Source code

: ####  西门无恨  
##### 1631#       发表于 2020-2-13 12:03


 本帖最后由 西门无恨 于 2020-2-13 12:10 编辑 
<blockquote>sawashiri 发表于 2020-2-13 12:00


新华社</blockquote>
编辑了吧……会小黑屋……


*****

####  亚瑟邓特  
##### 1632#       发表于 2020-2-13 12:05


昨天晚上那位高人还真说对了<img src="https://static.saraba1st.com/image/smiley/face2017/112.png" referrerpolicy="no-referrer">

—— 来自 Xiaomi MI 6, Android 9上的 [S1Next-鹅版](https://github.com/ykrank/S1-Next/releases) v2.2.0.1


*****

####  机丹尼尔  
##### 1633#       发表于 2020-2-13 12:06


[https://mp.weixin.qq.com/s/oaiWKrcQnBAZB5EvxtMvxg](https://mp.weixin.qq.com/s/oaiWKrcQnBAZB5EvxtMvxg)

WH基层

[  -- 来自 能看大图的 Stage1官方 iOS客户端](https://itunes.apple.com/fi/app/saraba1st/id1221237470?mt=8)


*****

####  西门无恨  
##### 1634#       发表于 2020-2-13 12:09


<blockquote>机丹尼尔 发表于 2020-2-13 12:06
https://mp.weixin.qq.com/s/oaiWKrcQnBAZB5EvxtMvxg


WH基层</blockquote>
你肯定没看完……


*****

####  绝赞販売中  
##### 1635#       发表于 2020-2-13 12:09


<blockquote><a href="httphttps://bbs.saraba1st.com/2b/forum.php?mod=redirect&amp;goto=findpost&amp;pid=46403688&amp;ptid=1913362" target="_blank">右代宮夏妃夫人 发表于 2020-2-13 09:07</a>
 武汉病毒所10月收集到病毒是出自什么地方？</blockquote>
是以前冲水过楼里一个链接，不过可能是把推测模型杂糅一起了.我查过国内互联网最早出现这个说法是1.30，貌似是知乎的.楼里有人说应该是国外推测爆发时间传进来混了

++++++++++

[Problem to work on] All lines from the one with "[  -- 来自 能看大图的" to the end of the listing are to be printed exactly as given, both ends included.

[Exercise output]
[  -- 来自 能看大图的 Stage1官方 iOS客户端](https://itunes.apple.com/fi/app/saraba1st/id1221237470?mt=8)


*****

####  西门无恨  
##### 1634#       发表于 2020-2-13 12:09


<blockquote>机丹尼尔 发表于 2020-2-13 12:06
https://mp.weixin.qq.com/s/oaiWKrcQnBAZB5EvxtMvxg


WH基层</blockquote>
你肯定没看完……


*****

####  绝赞販売中  
##### 1635#       发表于 2020-2-13 12:09


<blockquote><a href="httphttps://bbs.saraba1st.com/2b/forum.php?mod=redirect&amp;goto=findpost&amp;pid=46403688&amp;ptid=1913362" target="_blank">右代宮夏妃夫人 发表于 2020-2-13 09:07</a>
 武汉病毒所10月收集到病毒是出自什么地方？</blockquote>
是以前冲水过楼里一个链接，不过可能是把推测模型杂糅一起了.我查过国内互联网最早出现这个说法是1.30，貌似是知乎的.楼里有人说应该是国外推测爆发时间传进来混了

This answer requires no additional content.